Accomplishments that I'm proud of

  • The Eulogy Protocol. There is no comparable feature in any organisational tool I have seen. A generative AI obituary, written from the organisation's own record, that ends on a question rather than a verdict. The first time the system produced a full paragraph from raw decision data, and the paragraph was both true and quietly devastating, the project felt like a different kind of thing than I had set out to build.

  • The Time Machine. Eighteen months of Vela's history, every view in the application time-filtered, contradictions that emerge before the events that confirm them. This is the feature that transforms MIRROR from a postmortem analyser into a witness with foresight.

  • The Vela seed data. One documents, eighteen months of fictional but structurally honest organisational history, written in the voice of the institution itself. Fifty six decisions, eleven core stakeholders, an arc that includes drift, partial recovery, internal fracture, and an unresolved question. The seed data is not demo filler. It is the strongest piece of writing in the submission.

  • The Honest Artifact Generator. MIRROR does not only analyse. It produces. Click the bifurcated-narrative contradiction and MIRROR drafts the version of the document the leader should have written. The value proposition turned into a button.

  • The Reveal mechanic. Every literary claim in MIRROR's output can be exploded into the source sentences it was synthesised from. Trust infrastructure. The answer to "is the AI just being florid?" is one click away.

  • Zero-dependency drift charts. Raw SVG with hand-calculated coordinate transforms, animated stroke-dashoffset, distinct shapes for accessibility, and tooltip layering that survives every edge case. It looks designed, not configured.

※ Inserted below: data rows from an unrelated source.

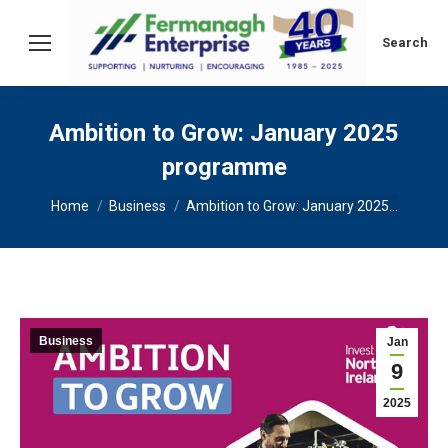
Search:
Search
Ambition to Grow: January 2025
programme
You are here:
Home
Business
Ambition to Grow: January 2025…
Business
Jan
9
2025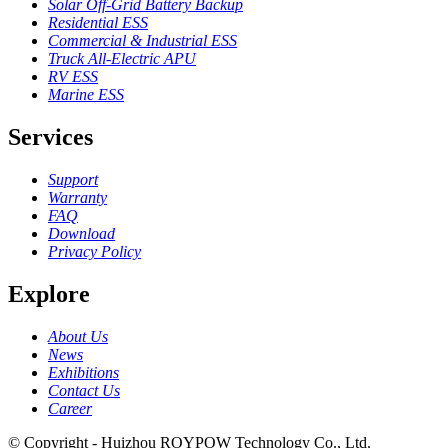
Solar Off-Grid Battery Backup
Residential ESS
Commercial & Industrial ESS
Truck All-Electric APU
RV ESS
Marine ESS
Services
Support
Warranty
FAQ
Download
Privacy Policy
Explore
About Us
News
Exhibitions
Contact Us
Career
© Copyright - Huizhou ROYPOW Technology Co., Ltd.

  • Design system discipline. After enough iterations the codebase reads as a single authored document. Every page header, divider, spacing rhythm, and font pairing follows the same rules. The cumulative effect is calm.

  • Temporal coherence. There is no "current view" in MIRROR that pretends history does not exist. The Time Machine affects every screen, and every screen handles missing or partial historical data gracefully. This is harder than it sounds.